Emily Carpenter's deep Crystal River
After two unsuccessful pregnancies, Davie Nance has found little joy in the world. That is until Clay Arrendal moves in next door. Crystal River is the brainchild of its star, Emily Carpenter.
Carpenter wrote and produced "Crystal River" as well and beyond the magic on-screen, the film's
triumph is her success getting a movie from the heart made in Hollywood on her terms. Her moving film arrives on DVD May 13.
The storyline follows Davie, portrayed by Carpenter, as she comes to terms with two miscarriages and the strain its put on her marriage. Carpenter's character seems to find no hope in the world and to be wallowing in her sorrow when Clay (Sean Patrick Flannery) moves next door to her Georgia home.
They begin a friendship that explores the issues surrounding a married person's befriending the opposite sex. In what may be a platonic and needed camaraderie for Clay and Davie at this point in their lives, societal rules and talking townies could cause ripples in reputations, marriages and friendship.

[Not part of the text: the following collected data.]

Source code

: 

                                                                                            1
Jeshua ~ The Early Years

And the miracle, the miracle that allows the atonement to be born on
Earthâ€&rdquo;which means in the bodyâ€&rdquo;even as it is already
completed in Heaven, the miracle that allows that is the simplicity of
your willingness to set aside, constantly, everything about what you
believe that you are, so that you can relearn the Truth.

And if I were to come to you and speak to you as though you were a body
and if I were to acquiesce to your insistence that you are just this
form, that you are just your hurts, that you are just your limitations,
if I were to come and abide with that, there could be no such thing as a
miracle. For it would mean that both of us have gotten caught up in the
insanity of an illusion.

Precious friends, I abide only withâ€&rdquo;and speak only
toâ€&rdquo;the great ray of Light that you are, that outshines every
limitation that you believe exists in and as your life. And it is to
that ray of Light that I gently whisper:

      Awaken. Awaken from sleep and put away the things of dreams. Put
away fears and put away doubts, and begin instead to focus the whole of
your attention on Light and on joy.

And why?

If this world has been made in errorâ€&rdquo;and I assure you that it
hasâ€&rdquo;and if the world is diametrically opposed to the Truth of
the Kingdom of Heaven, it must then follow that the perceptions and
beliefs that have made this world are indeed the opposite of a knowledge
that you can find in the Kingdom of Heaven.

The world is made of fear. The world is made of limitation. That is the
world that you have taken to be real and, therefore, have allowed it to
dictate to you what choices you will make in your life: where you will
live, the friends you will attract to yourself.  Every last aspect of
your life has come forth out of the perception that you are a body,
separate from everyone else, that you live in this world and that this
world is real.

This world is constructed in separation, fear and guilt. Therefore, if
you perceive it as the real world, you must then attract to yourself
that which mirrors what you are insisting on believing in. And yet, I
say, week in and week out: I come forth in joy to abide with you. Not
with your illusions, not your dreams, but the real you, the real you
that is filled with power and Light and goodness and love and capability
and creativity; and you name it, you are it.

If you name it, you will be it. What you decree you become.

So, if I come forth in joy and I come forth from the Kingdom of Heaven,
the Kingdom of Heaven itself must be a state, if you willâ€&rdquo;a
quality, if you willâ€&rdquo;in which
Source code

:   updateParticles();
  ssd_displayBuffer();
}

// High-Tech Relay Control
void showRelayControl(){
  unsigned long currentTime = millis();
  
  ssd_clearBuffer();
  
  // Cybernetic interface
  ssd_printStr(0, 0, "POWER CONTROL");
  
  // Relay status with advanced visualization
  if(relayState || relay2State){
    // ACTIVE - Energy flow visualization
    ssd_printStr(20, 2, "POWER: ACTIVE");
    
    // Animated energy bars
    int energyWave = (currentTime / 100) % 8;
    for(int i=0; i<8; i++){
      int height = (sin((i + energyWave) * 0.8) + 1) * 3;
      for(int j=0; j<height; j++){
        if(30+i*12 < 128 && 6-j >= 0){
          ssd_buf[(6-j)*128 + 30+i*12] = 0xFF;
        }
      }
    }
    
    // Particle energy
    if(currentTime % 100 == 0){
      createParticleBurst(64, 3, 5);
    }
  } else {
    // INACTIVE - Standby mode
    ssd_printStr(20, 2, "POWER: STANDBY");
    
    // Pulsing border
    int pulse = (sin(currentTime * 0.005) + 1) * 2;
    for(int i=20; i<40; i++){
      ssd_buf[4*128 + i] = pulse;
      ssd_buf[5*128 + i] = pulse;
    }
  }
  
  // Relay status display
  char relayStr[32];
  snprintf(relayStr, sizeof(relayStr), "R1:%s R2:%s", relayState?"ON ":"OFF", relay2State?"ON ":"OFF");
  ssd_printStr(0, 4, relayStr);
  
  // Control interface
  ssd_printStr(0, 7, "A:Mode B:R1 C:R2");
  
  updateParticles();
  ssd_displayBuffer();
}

Carpenter uses the metaphor of a river bending in two directions and how each fork in the flowing water is a choice that dictates all our lives' path. Equally charming and humorous, "Crystal River" is perfectly fit for debut on DVD. It's intimacy is its greatest charm.
The actress' script goes beyond the normal 'will they or won't they' to delve into the deeper elements of a companionship that fate has brought together.
"Crystal River" arrives with the tagline 'The deeper you go, the clearer it gets.' And through Carpenter's rich dialogue, the story unfolds through eyes that seem to ever-slowly remove the layers that block vision. It is with that clear sight that choices in direction as to which river to follow become much easier.
Flannery is a joy to watch, especially watching those Indiana Jones trailers lately knowing he donned the famous Fedora as the title character in "The Adventures Young Indiana Jones." His performance in this film is akin to the powerful drama he emitted in "Powder." Flannery's subtlety intense glare is made for fim
Directed by Brett Levner, he allows Carpenter's script to do the talking and knows enough about his star (and producer) to not make the story pull harder then it already does.
Woody Pak's score is utterly beautiful. Utilizing a sole piano with the aide of strings, there are times his soundtrack is literally sailing over the beautiful waterway that sits at the heart of "Crystal River." Landing Academy Award-winning Pak to paint colors around her prose is a prize coup for Carpenter.
In Carpenter's "Crystal River," the most powerful lesson is not to listen to one's heart, but instead utilize the miracle of vision. For it is only through the eyes and first hand sight that true answers reveal themselves.
Carpenter's film is ultimately a celebration of an actress who took the dream of putting words on page and seeing it on the silver screen to reality. It is an unfortunate rarity in Hollywood to find women filmmakers -- such as Joey Lauren Adams -- who with the power of acting behind them are able to craft a piece of art that stands for who they are as artists above all else.